Chart-based quiz items

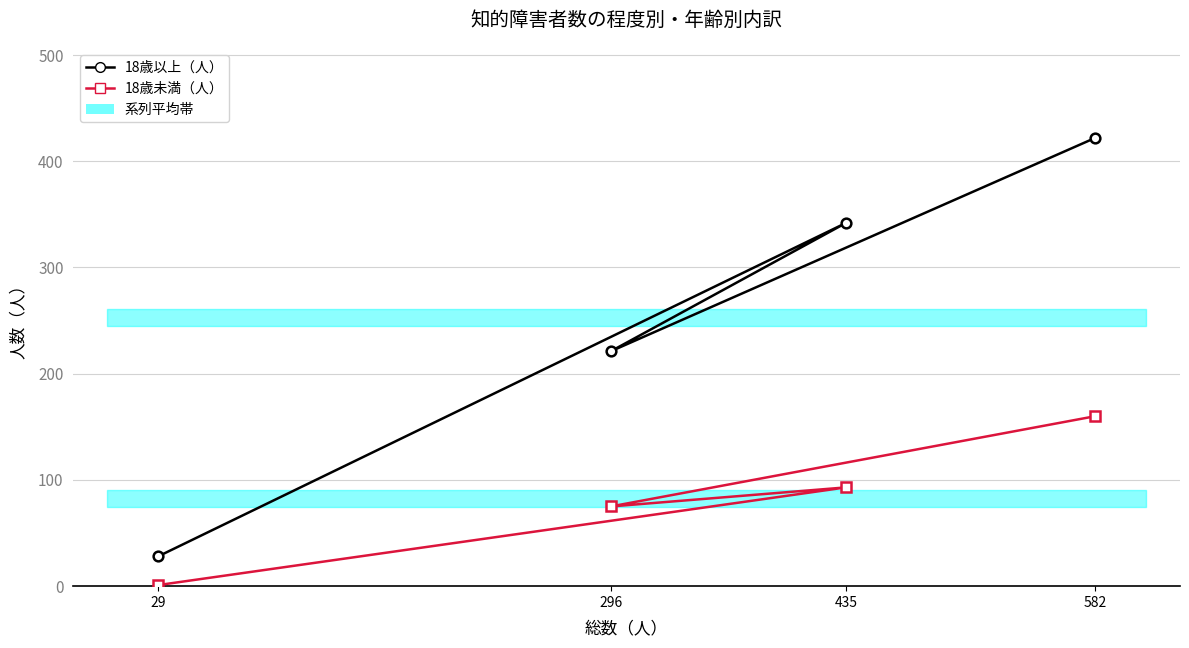

Count the number of data series in this chart.

2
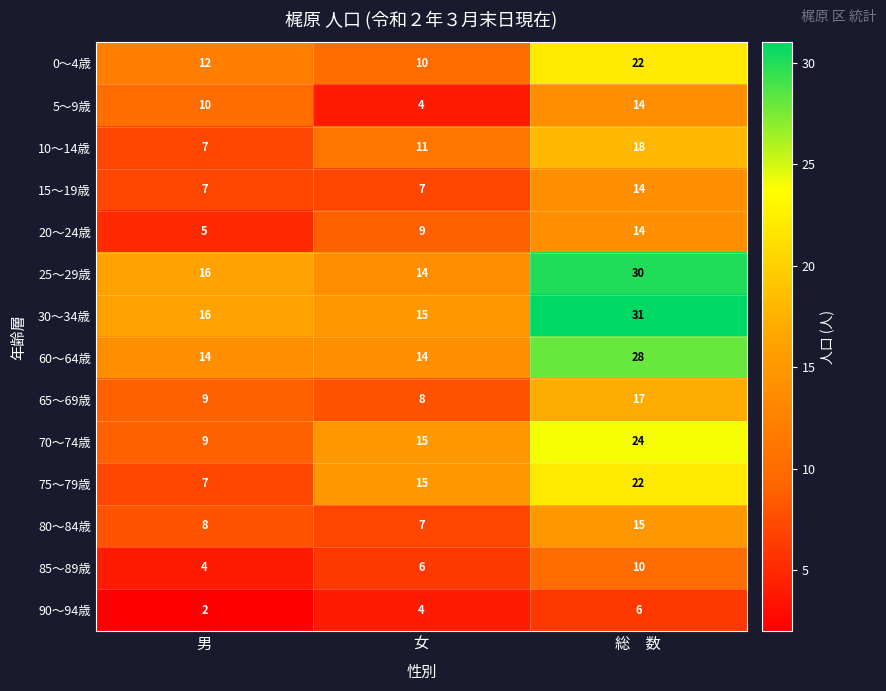

What is the lowest value of the 20～24歳 series?

5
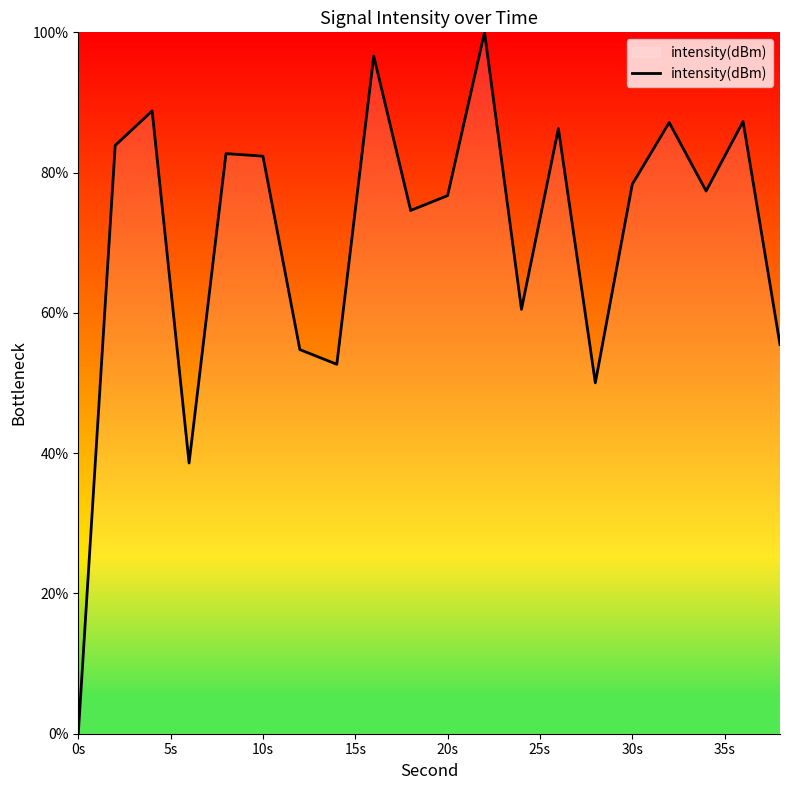

What is the greatest value displayed?

100.0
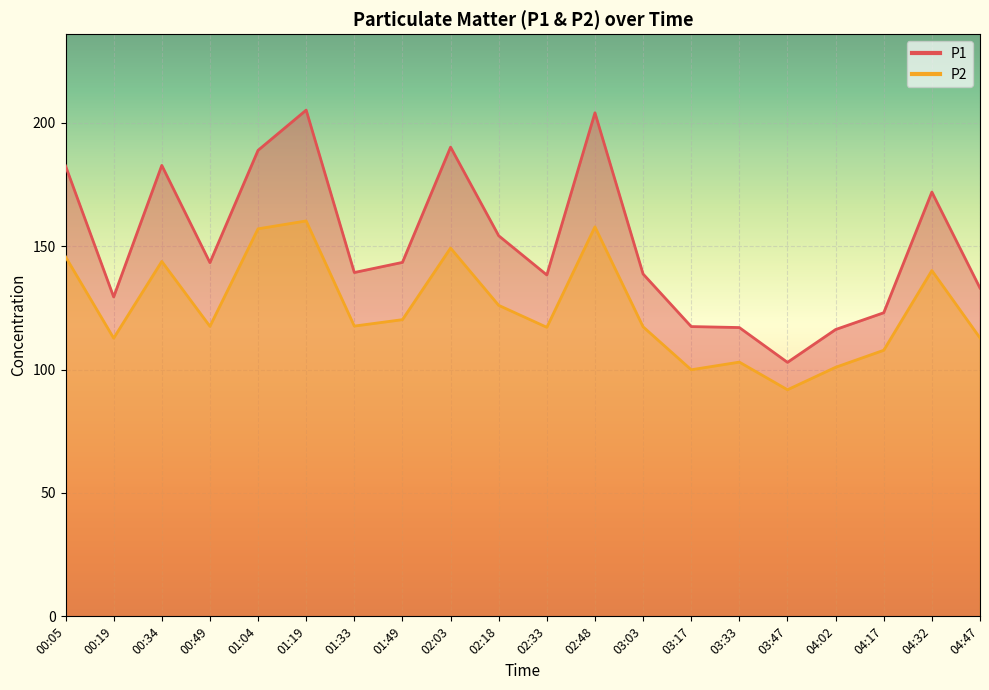

Rank the series by their maximum value, from lowest to highest.

P2, P1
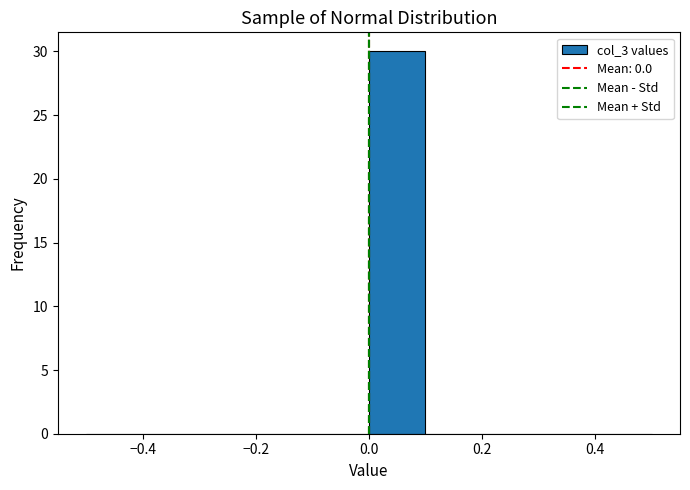

Reading left to right, transcribe this chart: for each bar, give the range it covers on the x-axis and its height. The values are not printed on the chart, so give them approximately, as read against the axis.

-0.5 to -0.4: 0
-0.4 to -0.3: 0
-0.3 to -0.2: 0
-0.2 to -0.1: 0
-0.1 to 0.0: 0
0.0 to 0.1: 30
0.1 to 0.2: 0
0.2 to 0.3: 0
0.3 to 0.4: 0
0.4 to 0.5: 0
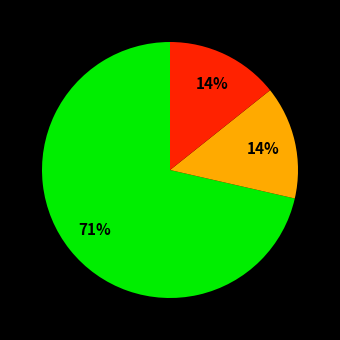

To the nearest percent, what is the average slice percentage?

33%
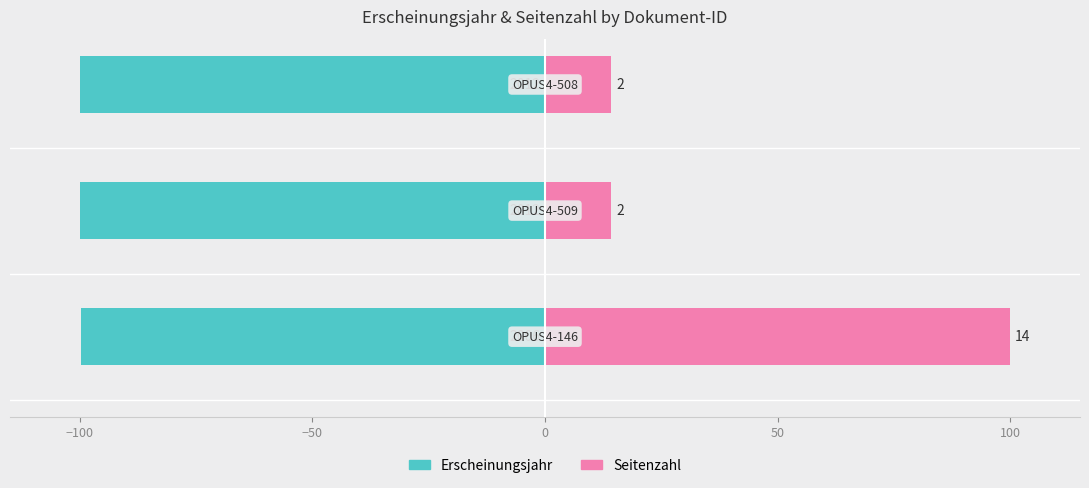

Reading left to right, list all the values displayed in this chart.

Erscheinungsjahr: −150=-99.7	−100=-100.0	−50=-100.0
Seitenzahl: −150=100.0	−100=14.3	−50=14.3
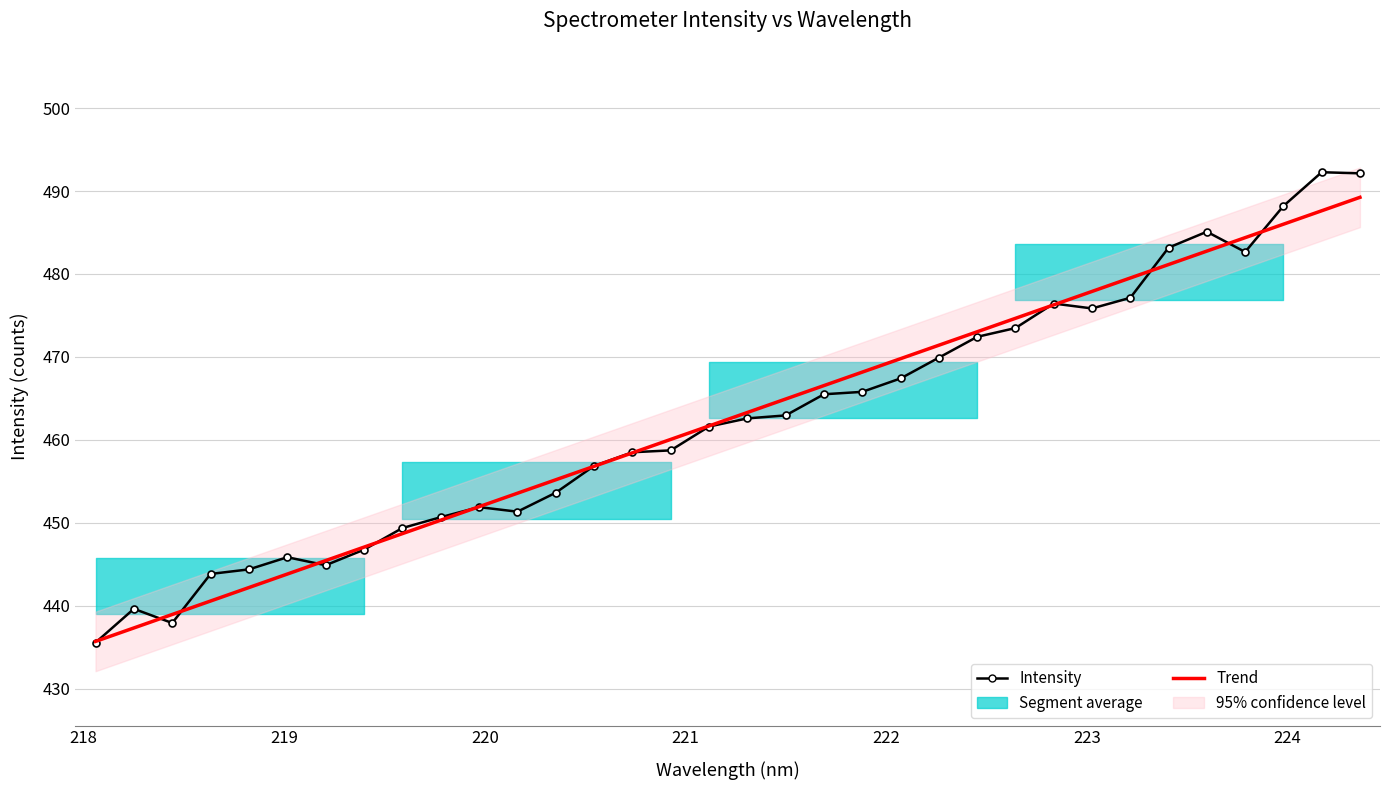

Reading left to right, what are all the values shown in this chart?

Intensity: 435.5	439.6	437.9	443.8	444.4	445.8	444.9	446.8	449.4	450.7	451.9	451.3	453.6	456.9	458.5	458.7	461.6	462.6	462.9	465.5	465.8	467.4	469.9	472.4	473.5	476.4	475.8	477.1	483.2	485.1	482.6	488.2	492.3	492.1
Trend: 435.7	437.3	438.9	440.6	442.2	443.8	445.4	447.1	448.7	450.3	451.9	453.6	455.2	456.8	458.4	460.0	461.7	463.3	464.9	466.5	468.2	469.8	471.4	473.0	474.6	476.3	477.9	479.5	481.1	482.8	484.4	486.0	487.6	489.2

Your task :: Reproduce the material with every instance of "chart" switched to "graph", leaving all else unchanged. Omit the pictures from your answer.

Answer box ::
Count the number of data series in this graph.

2

What is the lowest value of the 20～24歳 series?

5

What is the greatest value displayed?

100.0

Rank the series by their maximum value, from lowest to highest.

P2, P1

Reading left to right, transcribe this graph: for each bar, give the range it covers on the x-axis and its height. The values are not printed on the graph, so give them approximately, as read against the axis.

-0.5 to -0.4: 0
-0.4 to -0.3: 0
-0.3 to -0.2: 0
-0.2 to -0.1: 0
-0.1 to 0.0: 0
0.0 to 0.1: 30
0.1 to 0.2: 0
0.2 to 0.3: 0
0.3 to 0.4: 0
0.4 to 0.5: 0

To the nearest percent, what is the average slice percentage?

33%

Reading left to right, list all the values displayed in this graph.

Erscheinungsjahr: −150=-99.7	−100=-100.0	−50=-100.0
Seitenzahl: −150=100.0	−100=14.3	−50=14.3

Reading left to right, what are all the values shown in this graph?

Intensity: 435.5	439.6	437.9	443.8	444.4	445.8	444.9	446.8	449.4	450.7	451.9	451.3	453.6	456.9	458.5	458.7	461.6	462.6	462.9	465.5	465.8	467.4	469.9	472.4	473.5	476.4	475.8	477.1	483.2	485.1	482.6	488.2	492.3	492.1
Trend: 435.7	437.3	438.9	440.6	442.2	443.8	445.4	447.1	448.7	450.3	451.9	453.6	455.2	456.8	458.4	460.0	461.7	463.3	464.9	466.5	468.2	469.8	471.4	473.0	474.6	476.3	477.9	479.5	481.1	482.8	484.4	486.0	487.6	489.2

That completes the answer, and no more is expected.